Write out exactly the lines below from the one containing "Steinhalter" to the last, both ends kept, and nothing more; skip all pictures.

***** Provided data

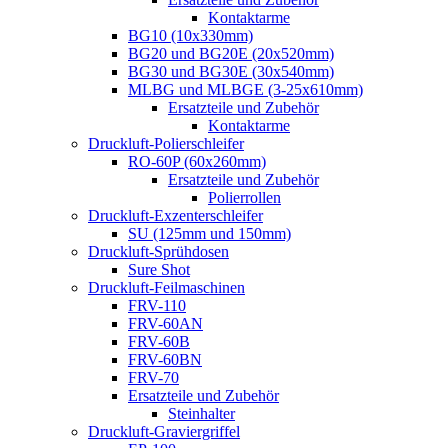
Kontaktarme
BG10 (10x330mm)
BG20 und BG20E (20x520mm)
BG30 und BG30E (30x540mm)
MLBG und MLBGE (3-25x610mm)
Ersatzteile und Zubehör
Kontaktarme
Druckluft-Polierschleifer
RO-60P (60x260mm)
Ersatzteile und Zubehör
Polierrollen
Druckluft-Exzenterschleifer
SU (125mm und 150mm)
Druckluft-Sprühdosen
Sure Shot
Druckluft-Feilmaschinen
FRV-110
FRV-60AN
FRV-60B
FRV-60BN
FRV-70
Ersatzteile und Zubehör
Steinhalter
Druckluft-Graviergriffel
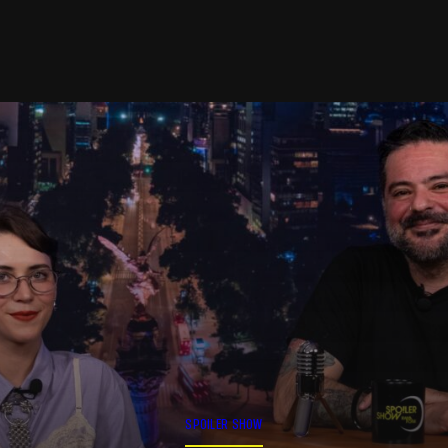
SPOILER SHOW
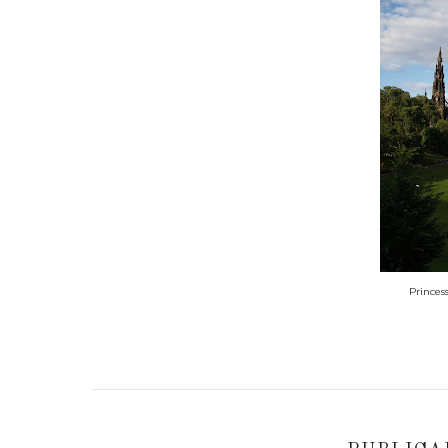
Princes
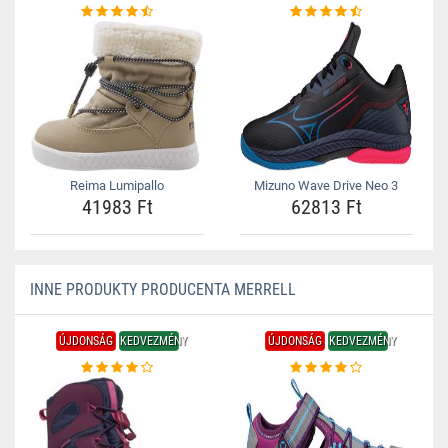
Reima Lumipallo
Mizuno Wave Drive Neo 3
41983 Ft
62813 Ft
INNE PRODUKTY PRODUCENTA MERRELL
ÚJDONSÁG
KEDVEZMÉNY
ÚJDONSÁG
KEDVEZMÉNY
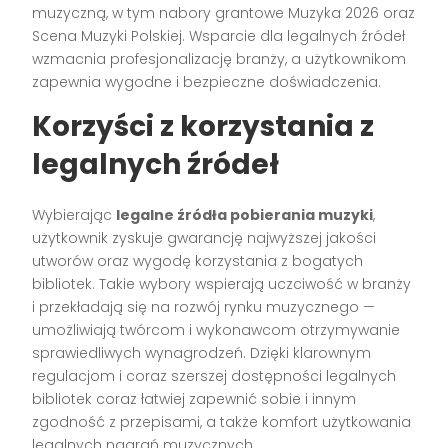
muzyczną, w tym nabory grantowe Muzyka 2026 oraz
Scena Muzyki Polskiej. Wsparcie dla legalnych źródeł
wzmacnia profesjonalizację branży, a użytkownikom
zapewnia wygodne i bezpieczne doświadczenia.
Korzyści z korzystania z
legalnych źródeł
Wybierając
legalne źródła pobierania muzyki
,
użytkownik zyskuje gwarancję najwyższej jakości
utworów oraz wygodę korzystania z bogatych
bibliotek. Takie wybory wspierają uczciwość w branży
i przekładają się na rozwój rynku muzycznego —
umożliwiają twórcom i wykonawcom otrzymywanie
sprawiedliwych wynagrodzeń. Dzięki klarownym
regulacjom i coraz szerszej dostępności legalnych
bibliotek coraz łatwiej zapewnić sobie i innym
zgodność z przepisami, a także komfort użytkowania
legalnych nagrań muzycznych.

**********

__Task answer__
Steinhalter
Druckluft-Graviergriffel
SPOILER SHOW
Princes
Reima Lumipallo
Mizuno Wave Drive Neo 3
41983 Ft
62813 Ft
INNE PRODUKTY PRODUCENTA MERRELL
ÚJDONSÁG
KEDVEZMÉNY
ÚJDONSÁG
KEDVEZMÉNY
muzyczną, w tym nabory grantowe Muzyka 2026 oraz
Scena Muzyki Polskiej. Wsparcie dla legalnych źródeł
wzmacnia profesjonalizację branży, a użytkownikom
zapewnia wygodne i bezpieczne doświadczenia.
Korzyści z korzystania z
legalnych źródeł
Wybierając
legalne źródła pobierania muzyki
,
użytkownik zyskuje gwarancję najwyższej jakości
utworów oraz wygodę korzystania z bogatych
bibliotek. Takie wybory wspierają uczciwość w branży
i przekładają się na rozwój rynku muzycznego —
umożliwiają twórcom i wykonawcom otrzymywanie
sprawiedliwych wynagrodzeń. Dzięki klarownym
regulacjom i coraz szerszej dostępności legalnych
bibliotek coraz łatwiej zapewnić sobie i innym
zgodność z przepisami, a także komfort użytkowania
legalnych nagrań muzycznych.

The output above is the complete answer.